* Exercise details
Output exactly the lines below, starting with the line that has "36: (469, 306)" and going on through the line that has "43: (427, 312)", both included, and no other lines.

┌──

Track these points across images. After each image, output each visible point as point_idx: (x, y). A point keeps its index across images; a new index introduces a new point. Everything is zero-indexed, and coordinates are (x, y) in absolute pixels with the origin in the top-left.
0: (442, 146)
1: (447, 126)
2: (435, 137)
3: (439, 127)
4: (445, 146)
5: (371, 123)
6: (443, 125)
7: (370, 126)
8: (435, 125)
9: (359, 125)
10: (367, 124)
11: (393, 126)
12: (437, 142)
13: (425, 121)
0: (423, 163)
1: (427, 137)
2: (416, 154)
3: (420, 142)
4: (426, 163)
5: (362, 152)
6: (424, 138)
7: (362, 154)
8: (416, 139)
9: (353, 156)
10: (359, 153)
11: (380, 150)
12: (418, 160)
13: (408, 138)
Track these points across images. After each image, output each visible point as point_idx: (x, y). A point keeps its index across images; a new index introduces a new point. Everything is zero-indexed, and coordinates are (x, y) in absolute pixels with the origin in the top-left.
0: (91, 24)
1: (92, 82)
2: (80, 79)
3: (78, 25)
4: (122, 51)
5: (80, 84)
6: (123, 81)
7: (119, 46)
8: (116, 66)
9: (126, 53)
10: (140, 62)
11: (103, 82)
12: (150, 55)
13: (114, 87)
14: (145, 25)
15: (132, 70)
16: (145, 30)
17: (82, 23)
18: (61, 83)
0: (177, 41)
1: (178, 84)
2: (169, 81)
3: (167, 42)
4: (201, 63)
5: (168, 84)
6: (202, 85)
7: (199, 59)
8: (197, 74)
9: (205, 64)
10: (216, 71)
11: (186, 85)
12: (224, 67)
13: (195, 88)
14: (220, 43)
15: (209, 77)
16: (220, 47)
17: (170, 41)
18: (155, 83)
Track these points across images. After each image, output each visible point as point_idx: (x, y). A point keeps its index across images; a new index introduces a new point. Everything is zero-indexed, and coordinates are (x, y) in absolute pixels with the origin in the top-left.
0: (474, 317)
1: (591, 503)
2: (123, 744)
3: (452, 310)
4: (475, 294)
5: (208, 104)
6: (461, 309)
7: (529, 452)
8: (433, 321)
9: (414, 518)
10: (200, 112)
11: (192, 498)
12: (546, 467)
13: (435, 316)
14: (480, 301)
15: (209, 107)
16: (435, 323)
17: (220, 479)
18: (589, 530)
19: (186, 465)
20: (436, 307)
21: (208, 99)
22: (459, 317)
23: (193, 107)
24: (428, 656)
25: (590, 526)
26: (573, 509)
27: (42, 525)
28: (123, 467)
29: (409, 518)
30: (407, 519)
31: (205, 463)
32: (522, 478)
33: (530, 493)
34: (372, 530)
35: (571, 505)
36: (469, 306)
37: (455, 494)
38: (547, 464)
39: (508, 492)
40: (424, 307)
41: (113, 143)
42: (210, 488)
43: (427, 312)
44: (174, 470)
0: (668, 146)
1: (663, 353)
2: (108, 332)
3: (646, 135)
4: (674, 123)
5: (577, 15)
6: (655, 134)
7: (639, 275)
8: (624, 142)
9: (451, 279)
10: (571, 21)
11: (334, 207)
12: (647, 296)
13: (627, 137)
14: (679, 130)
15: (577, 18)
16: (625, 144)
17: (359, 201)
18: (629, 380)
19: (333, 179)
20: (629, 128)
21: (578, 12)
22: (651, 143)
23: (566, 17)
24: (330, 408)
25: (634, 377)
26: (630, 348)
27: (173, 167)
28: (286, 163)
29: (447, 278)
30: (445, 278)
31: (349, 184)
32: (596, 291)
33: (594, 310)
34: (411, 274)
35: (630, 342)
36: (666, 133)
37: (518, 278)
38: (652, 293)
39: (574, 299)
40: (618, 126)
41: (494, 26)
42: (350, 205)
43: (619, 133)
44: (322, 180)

└──

* Task output
36: (469, 306)
37: (455, 494)
38: (547, 464)
39: (508, 492)
40: (424, 307)
41: (113, 143)
42: (210, 488)
43: (427, 312)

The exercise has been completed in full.